The Denmark Veseys

Saturday Dec. 1st, 2012

Some songwriters just strike down to the heart of things. Even when they’re being tender they nail you in the soul’s solar plexus, shaking us with words and wires and something inescapably human. Jerry Joseph is this kind of composer – a rocker with emotional scalpel that cuts deep every time. He wears his influences on his sleeve – Elvis Costello, Neil Young, John Lennon, Steve Earle – but tailors them in ways that are always distinctly himself, probing the politics of love and nations with equal dexterity. By turns tough and unbelievably bruised, Joseph’s work manages to be joyfully pissed off and achingly bittersweet, often within the space of just a few verses. There’s a healthy restlessness to his music, a stripe of his modernity and tireless engagement with the world that places him next to younger contemporaries like Conor Oberst (Bright Eyes) and Ryan Adams.

Joseph has worked tirelessly since his late ‘80s/early ‘90s days in Little Women, averaging an album a year since 1994. Often live-on-the-floor affairs, there’s an immediacy and personal reach to his albums like kindred spirits Chris Whitley and Vic Chesnutt, his fellow toilers in the under-sung singer-songwriter field. Like the best musicians, there’s always a forward motion to his work, some force that compels things ahead from where they’ve been, something one hears loud & clear on his latest project, The Denmark Veseys, a malleable band named a controversial slave revolt leader from the 1800’s and based around the core of Joseph and master percussionist Steve Drizos that released their self-titled debut in early 2008, which ranges from the Buzzcocks-like punk pop of “Helena Bucket” to the masterful Americana sway of “Cochise” to incendiary agit-prop rockers like “Ho Chi Minh.” Produced by David Barbe (Drive-By Truckers, Son Volt), the new record has the measured intelligence of craftsmen able to whisper and scream on several levels at once, a callback to a time when real musicians made thoughtful rock ‘n’ roll albums that thrive on repeat, revealing fresh details and nuances over time hidden amongst the lesions and frustrations Joseph & Drizos etch so eloquently on their debut.

All the miles and stage hours of this tireless road dog simmer into his recordings, which manage to capture some of the brilliant flame of his take-no-prisoners live performances.
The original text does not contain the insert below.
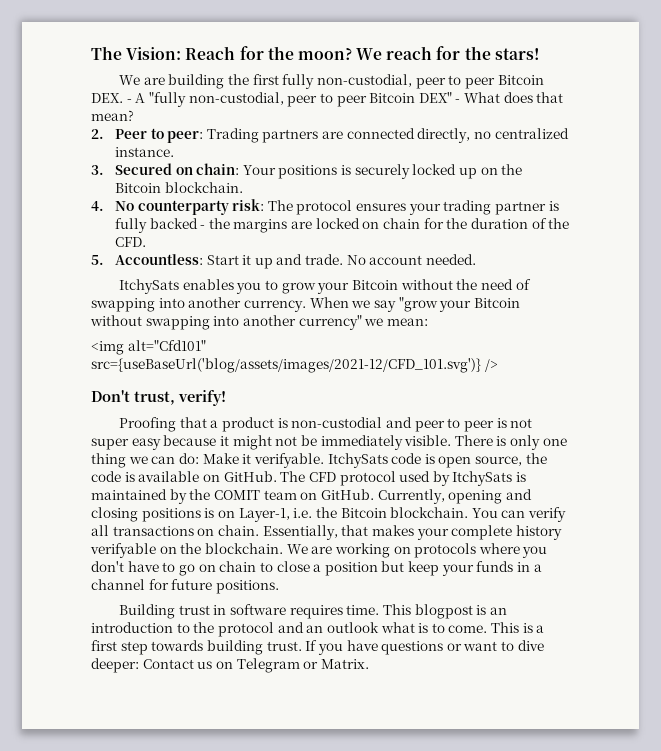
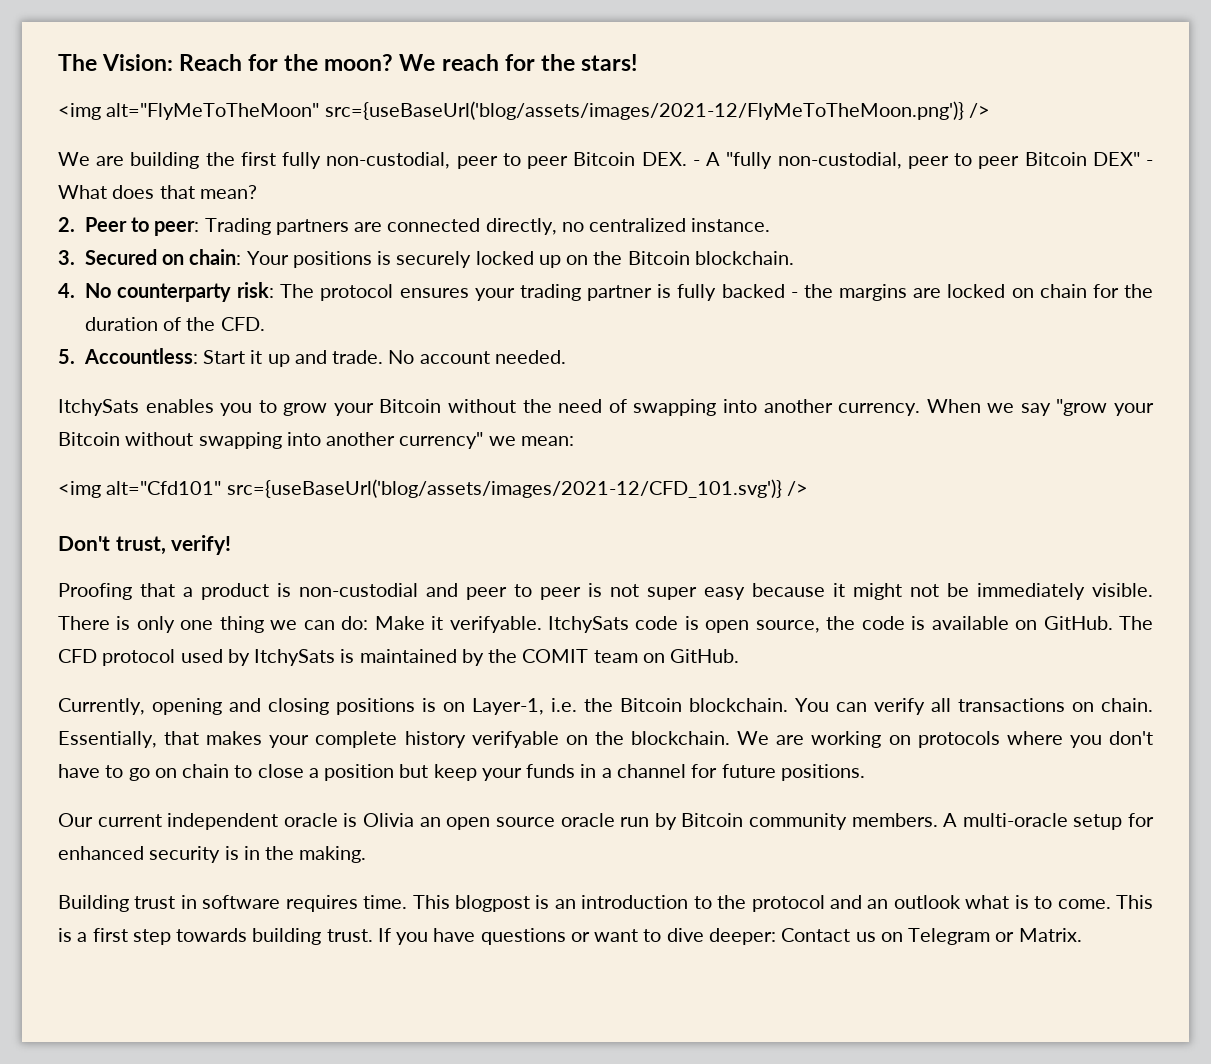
(540, 54) none -> [58,101,990,120] // <img alt="FlyMeToTheMoon" src={useBaseUrl('blog/assets/images/2021-12/FlyMeToTheMoon.png')} />
(374, 494) none -> (740, 656) //
(279, 587) none -> [58,813,1154,830] [58,846,367,863] // Our current independent oracle is Olivia an open source oracle run by Bitcoin community members. A multi-oracle setup for enhanced security is in the making.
There’s an intensity to Joseph that dates back to his early days in could-have-contenders Little Women in the late ‘80s and continues through his collaborations with jam scene kings Widespread Panic (“Climb To Safety”) and pleasantly eviscerating releases with his Jackmormons band like Mouthful of Copper, a 2003 live double disc set that showcases the fury and focused intelligence Joseph brings to his music. Creatively restless, he has crafted acoustic ruminations (2004’s Cherry) and muscular rock cycles (2005’s Into The Lovely), always keeping himself open to where the muses will steer his passionate, beautifully jaded songwriting.

“Usually, if I think something’s cool it stays with me,” says Joseph. “When I write I go to my brother’s house in Mexico, and I don’t write with drum machines or four-tracks. I tend to write on just acoustic guitar, and sometimes I can get out a couple songs a day if I’m in the groove. I’m finally getting old enough that I might actually get good at this (laughs). I think the writers that are aging and growing with their art are fascinating. This is really the first time with pop music that we’ve been able to watch people get old. If they’re cool and writing about it, like Dylan or Neil Young, they’re sort of documenting the process. In my own broken way, I’m trying to do that, too.”

Whether “Swimming To Phuket,” introducing us to “Ten Killer Fairies,” climbing “The Jacob Ladder” or singing the “Zombie Blues,” Jerry Joseph is both a student of the human condition and a grand, melodic, poetic teacher for anyone with the ears to listen. Whether pouring out your speakers in sharply angled cries or lifting your heels in concert with his barefoot intensity, Jerry Joseph is a musician’s musician, a chronicler of modern times and a force of nature in concert. Isn’t it time you met one of the best independent rockers going?